__Written task__: Copy each entry verbatim, excluding its images.
(Dataset records Opens)
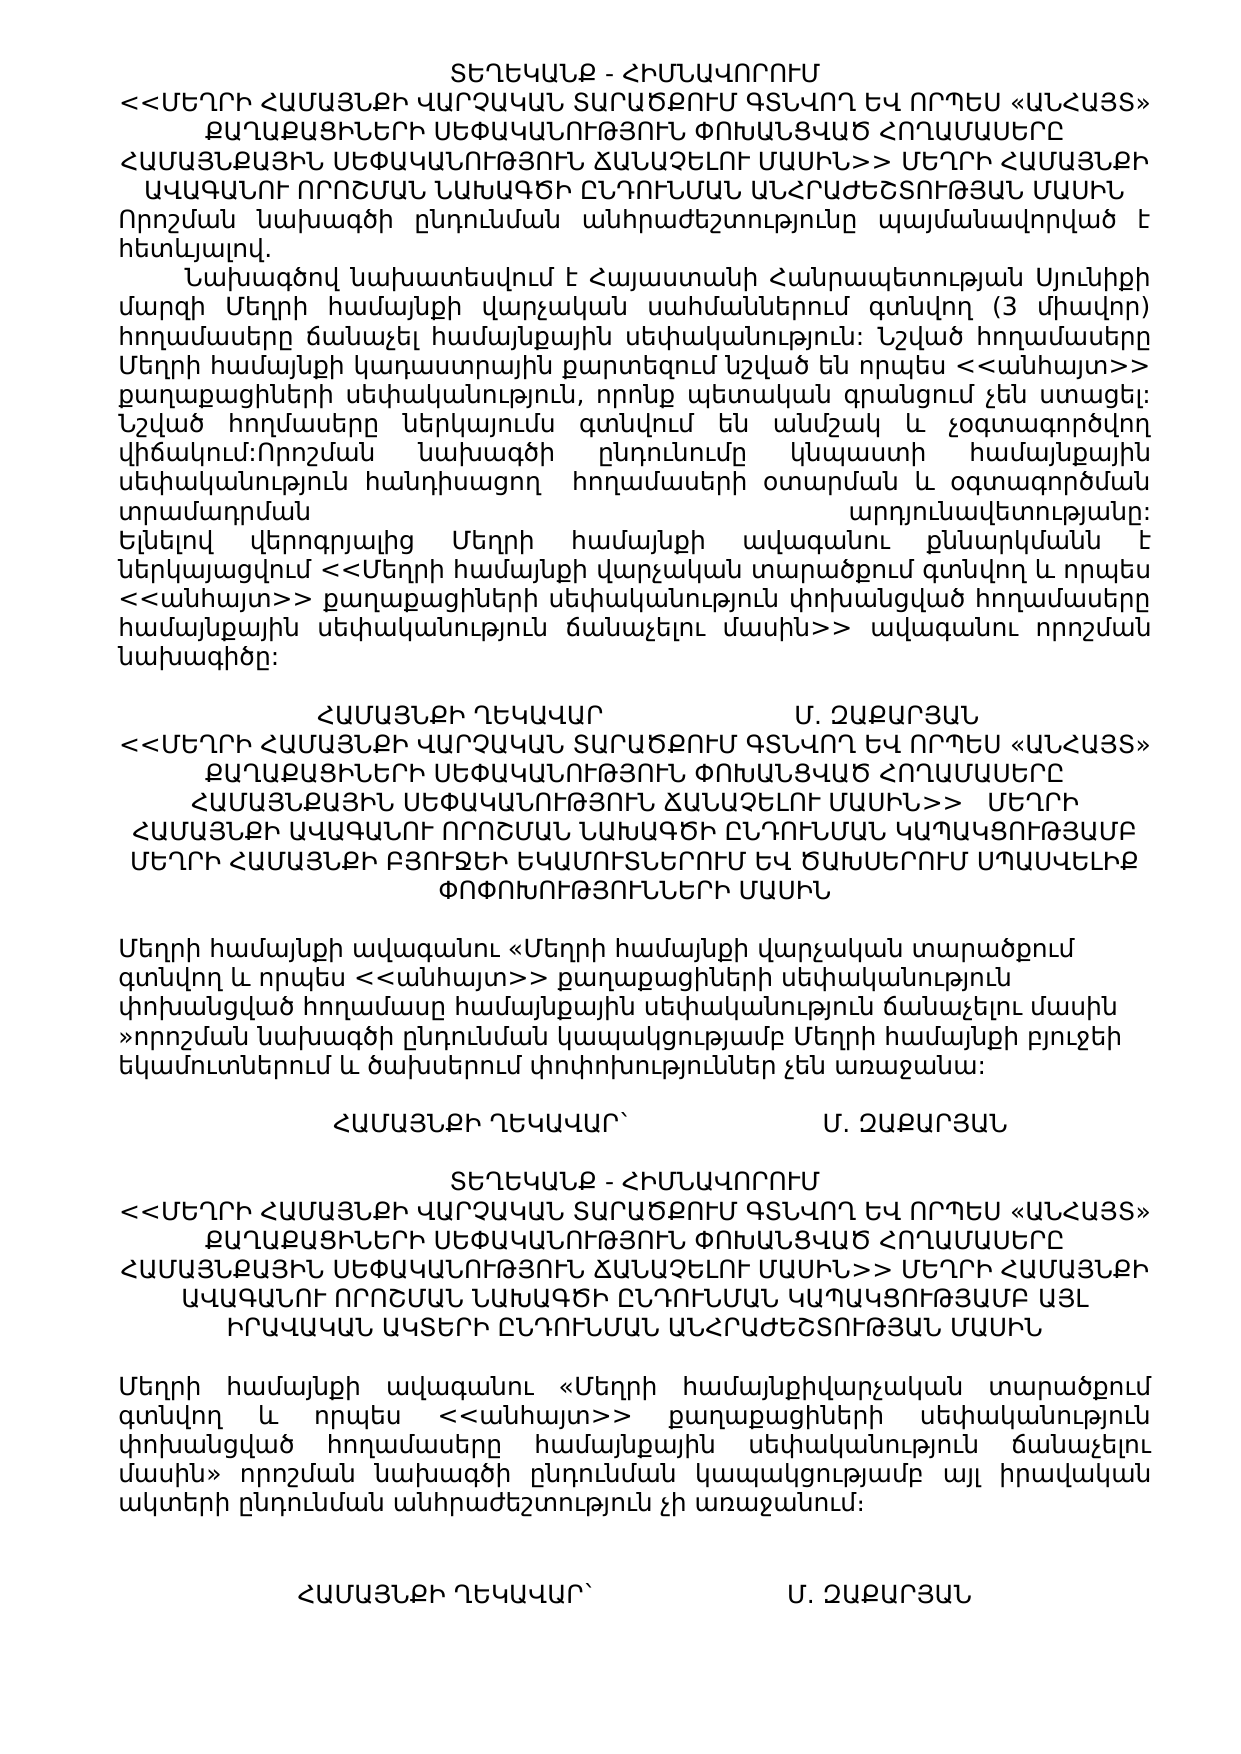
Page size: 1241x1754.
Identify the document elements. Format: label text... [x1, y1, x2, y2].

text Նախագծով նախատեսվում է Հայաստանի Հանրապետության Սյունիքի մարզի Մեղրի համայնքի վարչական սահմաններում գտնվող (3 միավոր) հողամասերը ճանաչել համայնքային սեփականություն: Նշված հողամասերը Մեղրի համայնքի կադաստրային քարտեզում նշված են որպես <<անհայտ>> քաղաքացիների սեփականություն, որոնք պետական գրանցում չեն ստացել: Նշված հողմասերը ներկայումս գտնվում են անմշակ և չօգտագործվող վիճակում:Որոշման նախագծի ընդունումը կնպաստի համայնքային սեփականություն հանդիսացող հողամասերի օտարման և օգտագործման տրամադրման արդյունավետությանը: Ելնելով վերոգրյալից Մեղրի համայնքի ավագանու քննարկմանն է ներկայացվում <<Մեղրի համայնքի վարչական տարածքում գտնվող և որպես <<անհայտ>> քաղաքացիների սեփականություն փոխանցված հողամասերը համայնքային սեփականություն ճանաչելու մասին>> ավագանու որոշման նախագիծը: [118, 263, 1151, 672]
text Մեղրի համայնքի ավագանու «Մեղրի համայնքիվարչական տարածքում գտնվող և որպես <<անհայտ>> քաղաքացիների սեփականություն փոխանցված հողամասերը համայնքային սեփականություն ճանաչելու մասին» որոշման նախագծի ընդունման կապակցությամբ այլ իրավական ակտերի ընդունման անհրաժեշտություն չի առաջանում։ [118, 1372, 1151, 1517]
text Որոշման նախագծի ընդունման անհրաժեշտությունը պայմանավորված է հետևյալով. [118, 205, 1151, 263]
text <<ՄԵՂՐԻ ՀԱՄԱՅՆՔԻ ՎԱՐՉԱԿԱՆ ՏԱՐԱԾՔՈՒՄ ԳՏՆՎՈՂ ԵՎ ՈՐՊԵՍ «ԱՆՀԱՅՏ» ՔԱՂԱՔԱՑԻՆԵՐԻ ՍԵՓԱԿԱՆՈՒԹՅՈՒՆ ՓՈԽԱՆՑՎԱԾ ՀՈՂԱՄԱՍԵՐԸ ՀԱՄԱՅՆՔԱՅԻՆ ՍԵՓԱԿԱՆՈՒԹՅՈՒՆ ՃԱՆԱՉԵԼՈՒ ՄԱՍԻՆ>> ՄԵՂՐԻ ՀԱՄԱՅՆՔԻ ԱՎԱԳԱՆՈՒ ՈՐՈՇՄԱՆ ՆԱԽԱԳԾԻ ԸՆԴՈՒՆՄԱՆ ԿԱՊԱԿՑՈՒԹՅԱՄԲ ՄԵՂՐԻ ՀԱՄԱՅՆՔԻ ԲՅՈՒՋԵԻ ԵԿԱՄՈՒՏՆԵՐՈՒՄ ԵՎ ԾԱԽՍԵՐՈՒՄ ՍՊԱՍՎԵԼԻՔ ՓՈՓՈԽՈՒԹՅՈՒՆՆԵՐԻ ՄԱՍԻՆ [118, 730, 1151, 905]
text ՏԵՂԵԿԱՆՔ - ՀԻՄՆԱՎՈՐՈՒՄ [118, 1138, 1151, 1197]
text Մեղրի համայնքի ավագանու «Մեղրի համայնքի վարչական տարածքում գտնվող և որպես <<անհայտ>> քաղաքացիների սեփականություն փոխանցված հողամասը համայնքային սեփականություն ճանաչելու մասին »որոշման նախագծի ընդունման կապակցությամբ Մեղրի համայնքի բյուջեի եկամուտներում և ծախսերում փոփոխություններ չեն առաջանա: [118, 934, 1151, 1080]
text ՏԵՂԵԿԱՆՔ - ՀԻՄՆԱՎՈՐՈՒՄ [118, 59, 1151, 88]
text ՀԱՄԱՅՆՔԻ ՂԵԿԱՎԱՐ` Մ. ԶԱՔԱՐՅԱՆ [118, 1581, 1151, 1610]
text <<ՄԵՂՐԻ ՀԱՄԱՅՆՔԻ ՎԱՐՉԱԿԱՆ ՏԱՐԱԾՔՈՒՄ ԳՏՆՎՈՂ ԵՎ ՈՐՊԵՍ «ԱՆՀԱՅՏ» ՔԱՂԱՔԱՑԻՆԵՐԻ ՍԵՓԱԿԱՆՈՒԹՅՈՒՆ ՓՈԽԱՆՑՎԱԾ ՀՈՂԱՄԱՍԵՐԸ ՀԱՄԱՅՆՔԱՅԻՆ ՍԵՓԱԿԱՆՈՒԹՅՈՒՆ ՃԱՆԱՉԵԼՈՒ ՄԱՍԻՆ>> ՄԵՂՐԻ ՀԱՄԱՅՆՔԻ ԱՎԱԳԱՆՈՒ ՈՐՈՇՄԱՆ ՆԱԽԱԳԾԻ ԸՆԴՈՒՆՄԱՆ ԿԱՊԱԿՑՈՒԹՅԱՄԲ ԱՅԼ ԻՐԱՎԱԿԱՆ ԱԿՏԵՐԻ ԸՆԴՈՒՆՄԱՆ ԱՆՀՐԱԺԵՇՏՈՒԹՅԱՆ ՄԱՍԻՆ [118, 1197, 1151, 1342]
text ՀԱՄԱՅՆՔԻ ՂԵԿԱՎԱՐ` Մ. ԶԱՔԱՐՅԱՆ [118, 1109, 1151, 1138]
text <<ՄԵՂՐԻ ՀԱՄԱՅՆՔԻ ՎԱՐՉԱԿԱՆ ՏԱՐԱԾՔՈՒՄ ԳՏՆՎՈՂ ԵՎ ՈՐՊԵՍ «ԱՆՀԱՅՏ» ՔԱՂԱՔԱՑԻՆԵՐԻ ՍԵՓԱԿԱՆՈՒԹՅՈՒՆ ՓՈԽԱՆՑՎԱԾ ՀՈՂԱՄԱՍԵՐԸ ՀԱՄԱՅՆՔԱՅԻՆ ՍԵՓԱԿԱՆՈՒԹՅՈՒՆ ՃԱՆԱՉԵԼՈՒ ՄԱՍԻՆ>> ՄԵՂՐԻ ՀԱՄԱՅՆՔԻ ԱՎԱԳԱՆՈՒ ՈՐՈՇՄԱՆ ՆԱԽԱԳԾԻ ԸՆԴՈՒՆՄԱՆ ԱՆՀՐԱԺԵՇՏՈՒԹՅԱՆ ՄԱՍԻՆ [118, 88, 1151, 205]
text ՀԱՄԱՅՆՔԻ ՂԵԿԱՎԱՐ Մ. ԶԱՔԱՐՅԱՆ [118, 701, 1151, 730]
(Dataset records Closes)
__Response__:
Page size: 1241x1754.
Identify the document elements. Format: label text... [x1, y1, x2, y2].

text Նախագծով նախատեսվում է Հայաստանի Հանրապետության Սյունիքի մարզի Մեղրի համայնքի վարչական սահմաններում գտնվող (3 միավոր) հողամասերը ճանաչել համայնքային սեփականություն: Նշված հողամասերը Մեղրի համայնքի կադաստրային քարտեզում նշված են որպես <<անհայտ>> քաղաքացիների սեփականություն, որոնք պետական գրանցում չեն ստացել: Նշված հողմասերը ներկայումս գտնվում են անմշակ և չօգտագործվող վիճակում:Որոշման նախագծի ընդունումը կնպաստի համայնքային սեփականություն հանդիսացող հողամասերի օտարման և օգտագործման տրամադրման արդյունավետությանը: Ելնելով վերոգրյալից Մեղրի համայնքի ավագանու քննարկմանն է ներկայացվում <<Մեղրի համայնքի վարչական տարածքում գտնվող և որպես <<անհայտ>> քաղաքացիների սեփականություն փոխանցված հողամասերը համայնքային սեփականություն ճանաչելու մասին>> ավագանու որոշման նախագիծը: [118, 263, 1151, 672]
text Մեղրի համայնքի ավագանու «Մեղրի համայնքիվարչական տարածքում գտնվող և որպես <<անհայտ>> քաղաքացիների սեփականություն փոխանցված հողամասերը համայնքային սեփականություն ճանաչելու մասին» որոշման նախագծի ընդունման կապակցությամբ այլ իրավական ակտերի ընդունման անհրաժեշտություն չի առաջանում։ [118, 1372, 1151, 1517]
text Որոշման նախագծի ընդունման անհրաժեշտությունը պայմանավորված է հետևյալով. [118, 205, 1151, 263]
text <<ՄԵՂՐԻ ՀԱՄԱՅՆՔԻ ՎԱՐՉԱԿԱՆ ՏԱՐԱԾՔՈՒՄ ԳՏՆՎՈՂ ԵՎ ՈՐՊԵՍ «ԱՆՀԱՅՏ» ՔԱՂԱՔԱՑԻՆԵՐԻ ՍԵՓԱԿԱՆՈՒԹՅՈՒՆ ՓՈԽԱՆՑՎԱԾ ՀՈՂԱՄԱՍԵՐԸ ՀԱՄԱՅՆՔԱՅԻՆ ՍԵՓԱԿԱՆՈՒԹՅՈՒՆ ՃԱՆԱՉԵԼՈՒ ՄԱՍԻՆ>> ՄԵՂՐԻ ՀԱՄԱՅՆՔԻ ԱՎԱԳԱՆՈՒ ՈՐՈՇՄԱՆ ՆԱԽԱԳԾԻ ԸՆԴՈՒՆՄԱՆ ԿԱՊԱԿՑՈՒԹՅԱՄԲ ՄԵՂՐԻ ՀԱՄԱՅՆՔԻ ԲՅՈՒՋԵԻ ԵԿԱՄՈՒՏՆԵՐՈՒՄ ԵՎ ԾԱԽՍԵՐՈՒՄ ՍՊԱՍՎԵԼԻՔ ՓՈՓՈԽՈՒԹՅՈՒՆՆԵՐԻ ՄԱՍԻՆ [118, 730, 1151, 905]
text ՏԵՂԵԿԱՆՔ - ՀԻՄՆԱՎՈՐՈՒՄ [118, 1138, 1151, 1197]
text Մեղրի համայնքի ավագանու «Մեղրի համայնքի վարչական տարածքում գտնվող և որպես <<անհայտ>> քաղաքացիների սեփականություն փոխանցված հողամասը համայնքային սեփականություն ճանաչելու մասին »որոշման նախագծի ընդունման կապակցությամբ Մեղրի համայնքի բյուջեի եկամուտներում և ծախսերում փոփոխություններ չեն առաջանա: [118, 934, 1151, 1080]
text ՏԵՂԵԿԱՆՔ - ՀԻՄՆԱՎՈՐՈՒՄ [118, 59, 1151, 88]
text ՀԱՄԱՅՆՔԻ ՂԵԿԱՎԱՐ` Մ. ԶԱՔԱՐՅԱՆ [118, 1581, 1151, 1610]
text <<ՄԵՂՐԻ ՀԱՄԱՅՆՔԻ ՎԱՐՉԱԿԱՆ ՏԱՐԱԾՔՈՒՄ ԳՏՆՎՈՂ ԵՎ ՈՐՊԵՍ «ԱՆՀԱՅՏ» ՔԱՂԱՔԱՑԻՆԵՐԻ ՍԵՓԱԿԱՆՈՒԹՅՈՒՆ ՓՈԽԱՆՑՎԱԾ ՀՈՂԱՄԱՍԵՐԸ ՀԱՄԱՅՆՔԱՅԻՆ ՍԵՓԱԿԱՆՈՒԹՅՈՒՆ ՃԱՆԱՉԵԼՈՒ ՄԱՍԻՆ>> ՄԵՂՐԻ ՀԱՄԱՅՆՔԻ ԱՎԱԳԱՆՈՒ ՈՐՈՇՄԱՆ ՆԱԽԱԳԾԻ ԸՆԴՈՒՆՄԱՆ ԿԱՊԱԿՑՈՒԹՅԱՄԲ ԱՅԼ ԻՐԱՎԱԿԱՆ ԱԿՏԵՐԻ ԸՆԴՈՒՆՄԱՆ ԱՆՀՐԱԺԵՇՏՈՒԹՅԱՆ ՄԱՍԻՆ [118, 1197, 1151, 1342]
text ՀԱՄԱՅՆՔԻ ՂԵԿԱՎԱՐ` Մ. ԶԱՔԱՐՅԱՆ [118, 1109, 1151, 1138]
text <<ՄԵՂՐԻ ՀԱՄԱՅՆՔԻ ՎԱՐՉԱԿԱՆ ՏԱՐԱԾՔՈՒՄ ԳՏՆՎՈՂ ԵՎ ՈՐՊԵՍ «ԱՆՀԱՅՏ» ՔԱՂԱՔԱՑԻՆԵՐԻ ՍԵՓԱԿԱՆՈՒԹՅՈՒՆ ՓՈԽԱՆՑՎԱԾ ՀՈՂԱՄԱՍԵՐԸ ՀԱՄԱՅՆՔԱՅԻՆ ՍԵՓԱԿԱՆՈՒԹՅՈՒՆ ՃԱՆԱՉԵԼՈՒ ՄԱՍԻՆ>> ՄԵՂՐԻ ՀԱՄԱՅՆՔԻ ԱՎԱԳԱՆՈՒ ՈՐՈՇՄԱՆ ՆԱԽԱԳԾԻ ԸՆԴՈՒՆՄԱՆ ԱՆՀՐԱԺԵՇՏՈՒԹՅԱՆ ՄԱՍԻՆ [118, 88, 1151, 205]
text ՀԱՄԱՅՆՔԻ ՂԵԿԱՎԱՐ Մ. ԶԱՔԱՐՅԱՆ [118, 701, 1151, 730]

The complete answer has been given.